For a number of years the lack of suitable recreation grounds attached to the College has been keenly felt by both men and women students. It is when one retires to that indescribable chaos commonly known as the Men's Common Room, to obtain a few moments' respite from "the maddening throng," and hears pandemonium let loose in the shape of thirty or forty footballers on the top floor, that the need of some such playing fields is forcibly brought home to one. Again, the remarks passed by certain frozen men-students who, intent on becoming thawed at the cheery fire in their common room, find it in the possession of some committee meeting, are not always couched in the best Shakespearian English. The only solution, then, to the existing condition seems to be a new college on a new site, in which every department of student life, both instructive and recreative, will be given full scope for its activities.

Some little while ago a Commission was set up to consider the improvement of that immense clay-patch on which the military barracks now stands and which is commonly known as the Mount Cook site. These gentlemen reported that the site could best be utilised by the formation of a civic centre built up around the present barracks. This was to take the form of a huge rectangular building surrounding the present structure; in it were to be included a Museum, an Art Gallery, a Technical College, Techniological Laboratories, while at the southern end connected up with all these other institutions was to be a University College. This scheme would have most certainly improved the Mount Cook site, but we cannot see how the present position of the University would have been in any way improved by such an arrangement. It is highly probable that residential quarters for the students will be attached to any new building of this kind, and when we consider, in addition, our present need of recreation grounds, we fail to see how this scheme would have in any way bettered our present conditions—nay, we fear that our second plight would have been worse than the first. There does not seem, however, to be any immediate prospect of this scheme being carried out.
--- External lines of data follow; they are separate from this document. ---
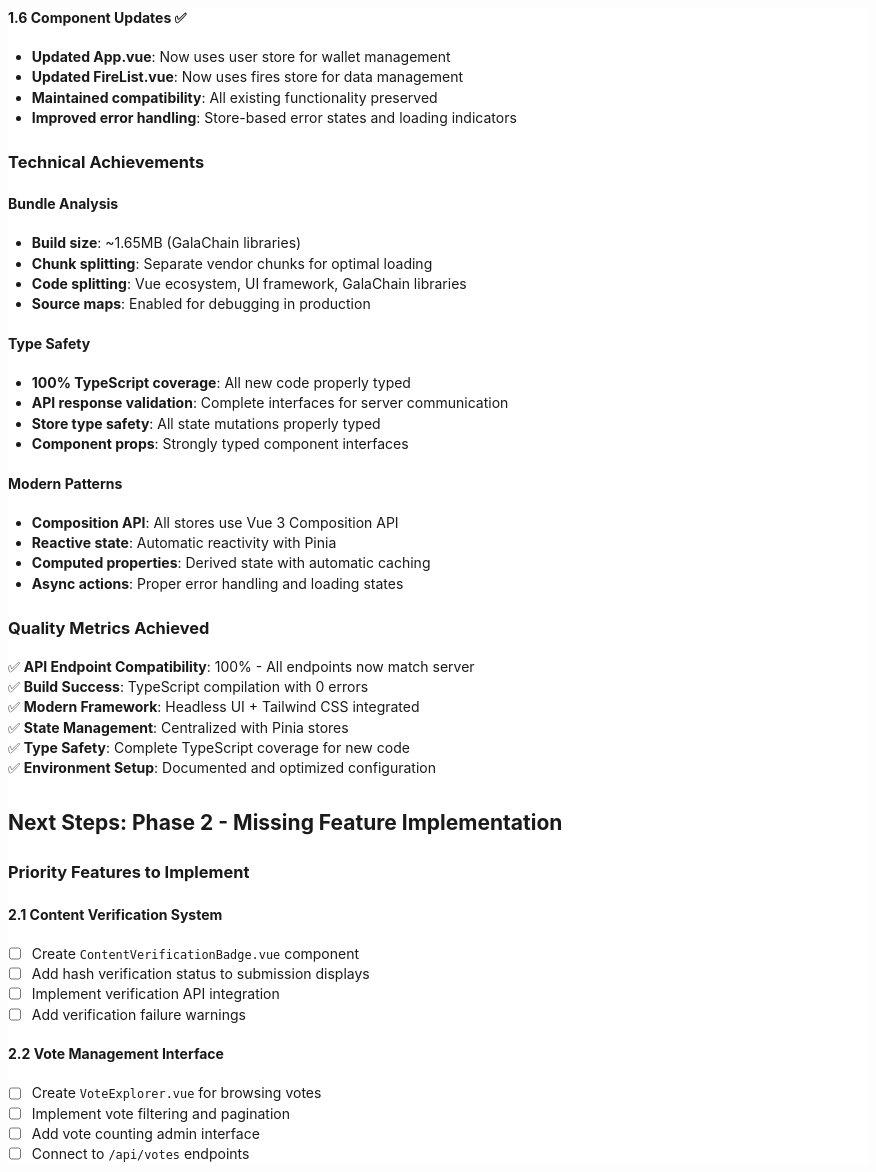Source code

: #### 1.6 Component Updates ✅
- **Updated App.vue**: Now uses user store for wallet management
- **Updated FireList.vue**: Now uses fires store for data management
- **Maintained compatibility**: All existing functionality preserved
- **Improved error handling**: Store-based error states and loading indicators

### Technical Achievements

#### Bundle Analysis
- **Build size**: ~1.65MB (GalaChain libraries)
- **Chunk splitting**: Separate vendor chunks for optimal loading
- **Code splitting**: Vue ecosystem, UI framework, GalaChain libraries
- **Source maps**: Enabled for debugging in production

#### Type Safety
- **100% TypeScript coverage**: All new code properly typed
- **API response validation**: Complete interfaces for server communication
- **Store type safety**: All state mutations properly typed
- **Component props**: Strongly typed component interfaces

#### Modern Patterns
- **Composition API**: All stores use Vue 3 Composition API
- **Reactive state**: Automatic reactivity with Pinia
- **Computed properties**: Derived state with automatic caching
- **Async actions**: Proper error handling and loading states

### Quality Metrics Achieved

✅ **API Endpoint Compatibility**: 100% - All endpoints now match server  
✅ **Build Success**: TypeScript compilation with 0 errors  
✅ **Modern Framework**: Headless UI + Tailwind CSS integrated  
✅ **State Management**: Centralized with Pinia stores  
✅ **Type Safety**: Complete TypeScript coverage for new code  
✅ **Environment Setup**: Documented and optimized configuration  

## Next Steps: Phase 2 - Missing Feature Implementation

### Priority Features to Implement

#### 2.1 Content Verification System
- [ ] Create `ContentVerificationBadge.vue` component
- [ ] Add hash verification status to submission displays
- [ ] Implement verification API integration
- [ ] Add verification failure warnings

#### 2.2 Vote Management Interface
- [ ] Create `VoteExplorer.vue` for browsing votes
- [ ] Implement vote filtering and pagination
- [ ] Add vote counting admin interface
- [ ] Connect to `/api/votes` endpoints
A number of other suggestions have been made with regard to a new site for a University College, the latest of which seems to be the most practicable. It appears that the residence of the Governor-General is far from being suitable for his needs, and it has been suggested that a new College be built on the site now occupied by Government House. This site is quite a large one, and would, apparently, be admirably suited to our needs; but whether anything will eventuate from this remains to be seen. In the meantime, we must possess ourselves in patience, awaiting that joyful day when the footballers and members of other clubs will be able to practice without weakening the foundations of the gym., and when that poor, down-trodden man-student will have a common room worthy of the name!